#### Source information ####
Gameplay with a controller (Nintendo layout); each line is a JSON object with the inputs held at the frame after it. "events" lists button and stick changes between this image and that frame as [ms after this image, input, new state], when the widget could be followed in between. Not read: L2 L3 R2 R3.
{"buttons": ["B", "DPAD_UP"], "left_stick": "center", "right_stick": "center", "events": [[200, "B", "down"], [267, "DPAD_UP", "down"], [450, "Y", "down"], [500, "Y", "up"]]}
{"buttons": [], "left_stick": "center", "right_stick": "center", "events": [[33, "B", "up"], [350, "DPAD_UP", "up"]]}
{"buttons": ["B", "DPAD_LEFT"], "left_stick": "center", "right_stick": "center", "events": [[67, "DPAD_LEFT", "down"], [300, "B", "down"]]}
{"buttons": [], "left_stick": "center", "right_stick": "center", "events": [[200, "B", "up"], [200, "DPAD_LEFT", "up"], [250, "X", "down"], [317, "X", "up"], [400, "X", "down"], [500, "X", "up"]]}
####
▸ Exercise prompt
From the entries above, return each line with the word "buttons" in it.

▸ Response for this exercise
{"buttons": ["B", "DPAD_UP"], "left_stick": "center", "right_stick": "center", "events": [[200, "B", "down"], [267, "DPAD_UP", "down"], [450, "Y", "down"], [500, "Y", "up"]]}
{"buttons": [], "left_stick": "center", "right_stick": "center", "events": [[33, "B", "up"], [350, "DPAD_UP", "up"]]}
{"buttons": ["B", "DPAD_LEFT"], "left_stick": "center", "right_stick": "center", "events": [[67, "DPAD_LEFT", "down"], [300, "B", "down"]]}
{"buttons": [], "left_stick": "center", "right_stick": "center", "events": [[200, "B", "up"], [200, "DPAD_LEFT", "up"], [250, "X", "down"], [317, "X", "up"], [400, "X", "down"], [500, "X", "up"]]}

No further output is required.